Secondly, the Federal Government needs to find sources to raise revenue in order to tackle the debt crisis.  Selling federal assets such as loans as well as state-owned companies like Amtrak and the Tennessee Valley Authority could raise revenue. The government could also raise user fees for some goods and services it provides such as entrance fees for national parks. Finally, greater federal revenue can originate from increasing sales taxes and excise taxes, and increasing medicare premiums. While an increase in income taxes would increase federal revenue, it would theoretically impede economic growth. An increase in corporate income taxes have been found in study after study to be the most harmful to economic growth.

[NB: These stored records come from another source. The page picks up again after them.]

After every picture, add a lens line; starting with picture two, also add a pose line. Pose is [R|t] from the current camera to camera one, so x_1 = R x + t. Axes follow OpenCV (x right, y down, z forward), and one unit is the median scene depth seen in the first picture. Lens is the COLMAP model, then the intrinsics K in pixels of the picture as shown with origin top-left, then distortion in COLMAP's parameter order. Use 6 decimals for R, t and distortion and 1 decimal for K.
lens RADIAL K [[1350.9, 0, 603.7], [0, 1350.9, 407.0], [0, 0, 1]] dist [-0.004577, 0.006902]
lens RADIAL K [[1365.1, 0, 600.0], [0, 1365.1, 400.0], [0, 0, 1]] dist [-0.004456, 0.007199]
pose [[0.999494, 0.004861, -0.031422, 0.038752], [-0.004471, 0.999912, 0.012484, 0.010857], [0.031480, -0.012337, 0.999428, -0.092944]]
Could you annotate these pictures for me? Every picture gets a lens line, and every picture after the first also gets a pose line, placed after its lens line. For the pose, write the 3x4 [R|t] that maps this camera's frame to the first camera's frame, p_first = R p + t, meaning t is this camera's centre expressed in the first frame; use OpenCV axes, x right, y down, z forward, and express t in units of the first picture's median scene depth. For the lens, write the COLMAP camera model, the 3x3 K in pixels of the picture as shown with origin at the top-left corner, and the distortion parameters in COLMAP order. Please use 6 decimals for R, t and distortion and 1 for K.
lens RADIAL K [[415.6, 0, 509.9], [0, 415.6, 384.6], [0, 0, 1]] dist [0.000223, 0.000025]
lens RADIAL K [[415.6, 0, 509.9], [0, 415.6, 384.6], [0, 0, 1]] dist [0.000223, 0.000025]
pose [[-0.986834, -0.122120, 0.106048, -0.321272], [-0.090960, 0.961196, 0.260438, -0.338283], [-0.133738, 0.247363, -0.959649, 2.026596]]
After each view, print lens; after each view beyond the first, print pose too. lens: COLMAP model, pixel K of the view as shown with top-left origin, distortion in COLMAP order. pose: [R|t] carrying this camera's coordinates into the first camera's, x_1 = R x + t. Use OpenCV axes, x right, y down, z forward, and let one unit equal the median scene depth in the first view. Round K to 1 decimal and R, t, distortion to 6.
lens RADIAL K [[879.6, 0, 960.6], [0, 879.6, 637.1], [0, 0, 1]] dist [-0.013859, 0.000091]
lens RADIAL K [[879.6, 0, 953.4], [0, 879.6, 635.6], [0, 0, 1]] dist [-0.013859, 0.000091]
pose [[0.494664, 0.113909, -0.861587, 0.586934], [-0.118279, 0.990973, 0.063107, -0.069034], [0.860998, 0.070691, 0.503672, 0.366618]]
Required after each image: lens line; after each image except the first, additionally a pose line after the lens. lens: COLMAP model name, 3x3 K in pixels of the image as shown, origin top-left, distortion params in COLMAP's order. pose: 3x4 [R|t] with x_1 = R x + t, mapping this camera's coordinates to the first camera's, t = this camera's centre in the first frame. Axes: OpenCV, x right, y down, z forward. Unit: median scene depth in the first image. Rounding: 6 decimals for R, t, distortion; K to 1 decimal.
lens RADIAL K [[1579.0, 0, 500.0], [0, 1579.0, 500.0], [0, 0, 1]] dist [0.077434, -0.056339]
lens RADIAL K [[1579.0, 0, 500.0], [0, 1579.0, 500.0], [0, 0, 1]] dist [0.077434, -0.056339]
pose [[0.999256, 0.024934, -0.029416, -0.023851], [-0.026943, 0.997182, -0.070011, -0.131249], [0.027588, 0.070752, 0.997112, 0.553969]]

We are running out of time to restore responsible federal spending. Social Security, Medicare, and Medicaid, account for 47% of our federal spending. As the American population ages, and more people become eligible for Social Security benefits and require more healthcare, the percentage of federal spending on these programs will only increase. The Medicare Part A trust fund will be empty by 2026, and as stated above, the Social Security trust fund will be exhausted by 2034The CBO estimates that by 2039, Medicare, Medicaid, and Social Security, along with other entitlement programs, will absorb all of our federal revenue, leaving no revenue to be allocated toward our nation’s defense, infrastructure, housing, agriculture, and other necessities. For all of the talk about too much money being allocated to the military, military spending only accounts for 15% of the federal budget. 

In 2019, a study by Pew Research found that only 48 percent of the public thought cutting the annual federal deficit should be a top priority for the president and Congress. More high schools should require classes that teach how to balance a checkbook and a budget. Classes that teach how to invest responsibly should be more prevalent. Additionally, younger generations should come to the realization that as government programs expand, their choices diminish (see the Medicare-For-All plans proposed by many politicians which would abolish private health insurance.)  Hopefully, as the inheritors of an ever-growing national debt, they will start to understand this. Among America’s youth, a greater understanding of the government and its ability to fulfill the needs of Americans would likely cause them to think twice about voting for candidates who promise more “free” stuff. Young people looking for a sobering moment should turn to USDebtClock.org where the numbers change so quickly it is dizzying. Let’s hope some minds are changed. The future economic well-being of our nation depends on it.